Unerbittlich schreitet die Hipsterisierung des Grossstadtlebens voran, fast kein Lebensbereich bleibt von ihr verschont. Schon jetzt erhältlich sind Zeitungen auf Dinkelpapier, Bolognese-Smoothies und Witze, die einen (ironischen) Bart haben. Auch das bisher so widerborstige Lager der NPD-Anhänger lebt eine neue Ästhetik: Nipster, nationale Hipster mit Jutebeutel und Ohrstecker, werden salonfähig, sind auf immer mehr rechten Demos zu sehen. Andere nationale Subkulturen sind da unscheinbarer.
Sie leben die Tiere, den Boden, das Blut: Nazi-Hippies sind eins mit ihren Genen, lesen spirituelle Wahrheiten aus dem Inneren einer Bratwurst, umarmen deutsche Eichen. Statt Gras rauchen sie Löwenzahn, statt ausländischem Soja essen sie einheimischen Rindenmulch. Gewalt stösst sie ab – lieber wollen sie die Volksverräter zu Boden tanzen.
Sie haben fünf Jahre lang studiert, sich einen niedlichen Kameraden/ein deutsches Mädel angelacht und bewohnen ein schickes Noft in den Szenebezirken von Dortmund, Mannheim oder Dresden: die national urban professionals. Ihr Motto heisst «work hard, hate hard»: Nachdem man 14 Stunden lang die IT von KraussMaffei gewartet hat, geht es dann übers Wochenende zu exklusiven Thingspielen nach Norwegen.
Auch die Rechten haben ihren Sheldon! Der nationale Geek lernt Abschusslisten auswendig, erstellt digitale Ariernachweise und entwickelt neue Codes, um den Verfassungsschutz zu verwirren (818, 3345). In seiner Freizeit duelliert er sich mit Softair-Vernichtungswaffen und kämpft in World of Warcraft gegen die krummnasigen, diebischen Goblins.

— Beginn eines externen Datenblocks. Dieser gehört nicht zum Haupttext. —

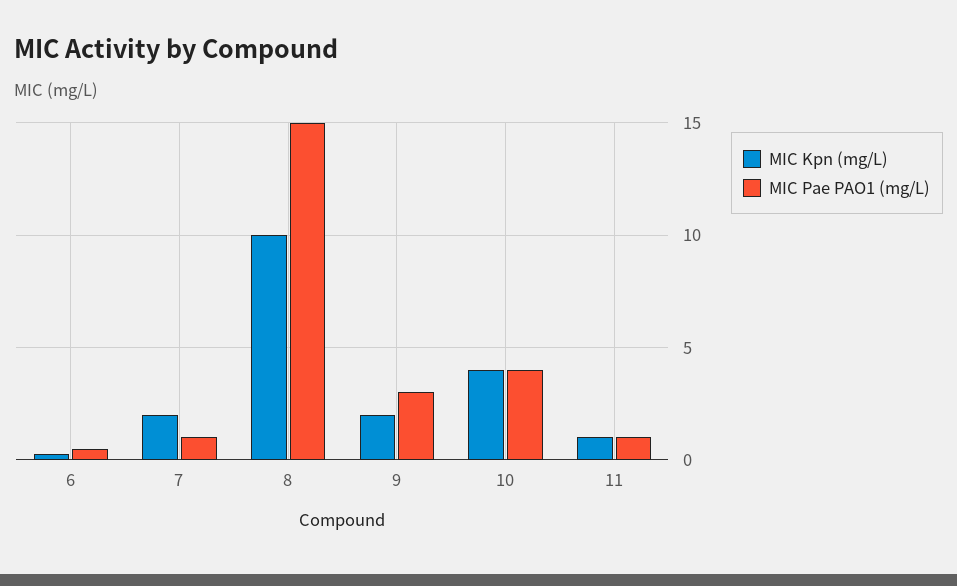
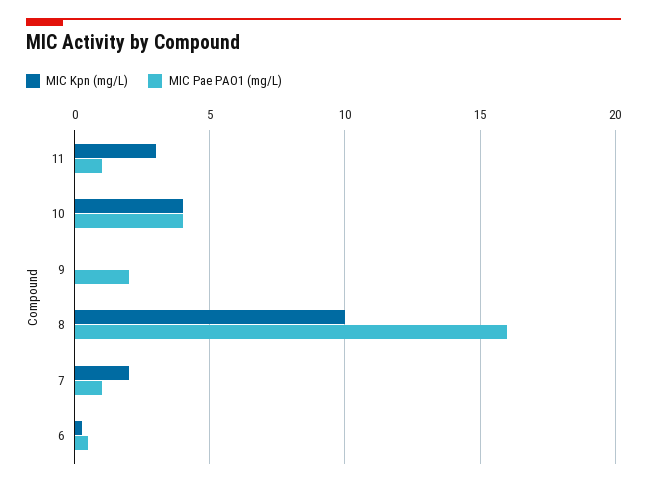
  {
    "MIC Kpn (mg/L)": {
      "6": 0.5,
      "7": 2,
      "8": 10,
-     "9": 2,
+     "9": 0,
      "10": 4,
-     "11": 1
+     "11": 3
    },
    "MIC Pae PAO1 (mg/L)": {
      "6": 0.5,
      "7": 1,
-     "8": 15,
+     "8": 16,
-     "9": 3,
+     "9": 2,
      "10": 4,
      "11": 1
    }
  }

Die Gothic-Szene wird auf ihren Worturrsprung zurückgeführt: Deutsche Goten ziehen sich ihre SS-Runen mit Kajalstift, ritzen sich Texte von Frei.wild in den Oberarm. Und vor allem trauern sie: über die jüdisch-amerikanische Weltherrschaft, über die Niederhaltung des deutschen Volkes und über den unstillbaren Schmerz, seit in der Nachbarwohnung ein schwules Pärchen aus Marokko eingezogen ist.
Nationale Punks zahlen nicht für ein System, wo das Geld immer nur ins Ausland fliesst. Statt dessen leben sie ihren Traum: rotzbesoffen in der Einkaufszone rumgammeln und harmlosen Passanten AfD-Flyer aufdrängen. Um die Bürgerlichen zu schockieren, kleiden sie sich exakt wie diese: Funktionskleidung oder Stangenanzug mit Krawatte. Im Kopf der Krawallmacher herrscht hingegen nichts als das blanke Chaos («die Griechen wollen, dass wir für ihre Kriege bezahlen, und schicken uns deshalb so viele Türken her»).